*** Data supplied ***
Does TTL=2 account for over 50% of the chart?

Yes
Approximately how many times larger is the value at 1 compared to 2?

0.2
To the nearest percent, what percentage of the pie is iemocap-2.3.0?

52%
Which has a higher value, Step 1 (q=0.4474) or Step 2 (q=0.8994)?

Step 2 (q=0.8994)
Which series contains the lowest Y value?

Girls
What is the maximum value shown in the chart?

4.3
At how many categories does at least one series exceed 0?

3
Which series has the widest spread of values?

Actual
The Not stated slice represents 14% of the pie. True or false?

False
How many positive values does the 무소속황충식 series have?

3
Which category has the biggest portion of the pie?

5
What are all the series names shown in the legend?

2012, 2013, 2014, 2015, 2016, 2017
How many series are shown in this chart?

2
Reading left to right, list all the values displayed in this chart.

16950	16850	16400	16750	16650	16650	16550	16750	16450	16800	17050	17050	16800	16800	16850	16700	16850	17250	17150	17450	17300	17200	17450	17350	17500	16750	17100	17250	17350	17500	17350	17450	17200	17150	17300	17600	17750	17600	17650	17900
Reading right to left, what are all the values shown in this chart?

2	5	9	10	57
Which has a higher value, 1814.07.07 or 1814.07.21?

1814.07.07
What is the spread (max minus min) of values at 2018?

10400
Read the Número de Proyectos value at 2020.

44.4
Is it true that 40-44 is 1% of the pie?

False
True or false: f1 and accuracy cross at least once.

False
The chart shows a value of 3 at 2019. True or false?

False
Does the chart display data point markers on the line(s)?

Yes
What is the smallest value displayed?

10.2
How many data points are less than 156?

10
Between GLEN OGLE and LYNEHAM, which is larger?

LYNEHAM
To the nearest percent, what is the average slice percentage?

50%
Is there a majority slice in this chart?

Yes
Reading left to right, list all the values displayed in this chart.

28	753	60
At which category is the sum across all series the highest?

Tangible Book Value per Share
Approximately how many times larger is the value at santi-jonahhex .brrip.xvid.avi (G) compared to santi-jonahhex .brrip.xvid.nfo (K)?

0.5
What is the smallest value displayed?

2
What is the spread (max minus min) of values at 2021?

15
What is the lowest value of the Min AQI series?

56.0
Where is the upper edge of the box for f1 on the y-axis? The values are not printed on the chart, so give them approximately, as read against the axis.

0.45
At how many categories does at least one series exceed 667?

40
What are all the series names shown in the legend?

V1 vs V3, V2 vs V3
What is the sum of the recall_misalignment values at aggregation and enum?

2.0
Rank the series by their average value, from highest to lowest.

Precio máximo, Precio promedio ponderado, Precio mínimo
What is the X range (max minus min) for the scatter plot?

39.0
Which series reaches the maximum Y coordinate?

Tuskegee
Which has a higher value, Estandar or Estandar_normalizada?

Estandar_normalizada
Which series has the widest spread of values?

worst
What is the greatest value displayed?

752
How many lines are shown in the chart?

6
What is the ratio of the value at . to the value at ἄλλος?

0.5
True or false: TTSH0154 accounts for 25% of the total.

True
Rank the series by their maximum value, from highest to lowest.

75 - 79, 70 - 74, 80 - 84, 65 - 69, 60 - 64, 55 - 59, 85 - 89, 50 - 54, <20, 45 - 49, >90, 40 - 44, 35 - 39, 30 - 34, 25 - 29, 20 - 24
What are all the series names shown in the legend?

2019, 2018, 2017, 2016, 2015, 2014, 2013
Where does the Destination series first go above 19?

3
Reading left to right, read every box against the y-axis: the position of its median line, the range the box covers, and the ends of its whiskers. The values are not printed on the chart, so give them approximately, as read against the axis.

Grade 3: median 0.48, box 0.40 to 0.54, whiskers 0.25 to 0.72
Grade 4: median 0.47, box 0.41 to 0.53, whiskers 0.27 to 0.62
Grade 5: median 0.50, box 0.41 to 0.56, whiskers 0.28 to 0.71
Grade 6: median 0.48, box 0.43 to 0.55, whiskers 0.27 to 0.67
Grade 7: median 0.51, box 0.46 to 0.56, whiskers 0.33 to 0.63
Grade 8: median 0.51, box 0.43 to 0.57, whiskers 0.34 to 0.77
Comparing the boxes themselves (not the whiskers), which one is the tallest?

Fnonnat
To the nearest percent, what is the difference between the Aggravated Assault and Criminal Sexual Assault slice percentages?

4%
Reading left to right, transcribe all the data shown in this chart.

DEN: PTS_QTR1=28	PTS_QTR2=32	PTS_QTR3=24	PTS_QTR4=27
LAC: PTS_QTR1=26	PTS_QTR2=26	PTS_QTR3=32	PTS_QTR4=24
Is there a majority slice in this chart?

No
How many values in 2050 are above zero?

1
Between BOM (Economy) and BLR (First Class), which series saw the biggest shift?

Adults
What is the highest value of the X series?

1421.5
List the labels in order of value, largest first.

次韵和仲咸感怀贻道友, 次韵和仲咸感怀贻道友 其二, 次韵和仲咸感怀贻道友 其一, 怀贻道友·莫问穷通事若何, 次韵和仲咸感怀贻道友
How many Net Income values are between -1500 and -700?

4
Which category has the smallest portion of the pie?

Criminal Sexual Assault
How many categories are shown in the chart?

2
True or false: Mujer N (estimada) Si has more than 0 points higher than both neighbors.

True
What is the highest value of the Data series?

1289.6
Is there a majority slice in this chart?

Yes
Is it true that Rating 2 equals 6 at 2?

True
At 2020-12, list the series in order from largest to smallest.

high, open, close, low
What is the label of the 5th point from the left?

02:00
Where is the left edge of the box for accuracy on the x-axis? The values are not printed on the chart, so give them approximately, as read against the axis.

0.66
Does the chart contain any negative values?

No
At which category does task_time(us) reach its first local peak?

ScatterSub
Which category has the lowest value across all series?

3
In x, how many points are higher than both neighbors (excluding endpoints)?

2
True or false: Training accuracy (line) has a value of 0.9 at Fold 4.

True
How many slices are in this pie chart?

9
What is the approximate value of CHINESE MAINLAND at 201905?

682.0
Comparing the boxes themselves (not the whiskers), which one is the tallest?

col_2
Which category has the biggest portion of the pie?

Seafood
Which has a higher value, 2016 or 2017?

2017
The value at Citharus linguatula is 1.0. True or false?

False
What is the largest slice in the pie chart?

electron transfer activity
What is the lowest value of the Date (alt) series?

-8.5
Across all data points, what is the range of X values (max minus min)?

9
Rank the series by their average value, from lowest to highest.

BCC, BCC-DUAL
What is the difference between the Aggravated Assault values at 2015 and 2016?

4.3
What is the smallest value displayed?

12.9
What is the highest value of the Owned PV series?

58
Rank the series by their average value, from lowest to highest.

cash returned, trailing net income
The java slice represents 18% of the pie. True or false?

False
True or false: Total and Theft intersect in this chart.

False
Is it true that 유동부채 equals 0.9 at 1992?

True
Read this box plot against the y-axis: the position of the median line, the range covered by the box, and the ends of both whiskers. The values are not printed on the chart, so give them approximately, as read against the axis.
*** End of Data supplied ***
▶ _Assignment_:
Locate each line above that contains the string "ends" and copy those lines out in full. Case counts.

▶ _Completed task_:
Reading left to right, read every box against the y-axis: the position of its median line, the range the box covers, and the ends of its whiskers. The values are not printed on the chart, so give them approximately, as read against the axis.
Read this box plot against the y-axis: the position of the median line, the range covered by the box, and the ends of both whiskers. The values are not printed on the chart, so give them approximately, as read against the axis.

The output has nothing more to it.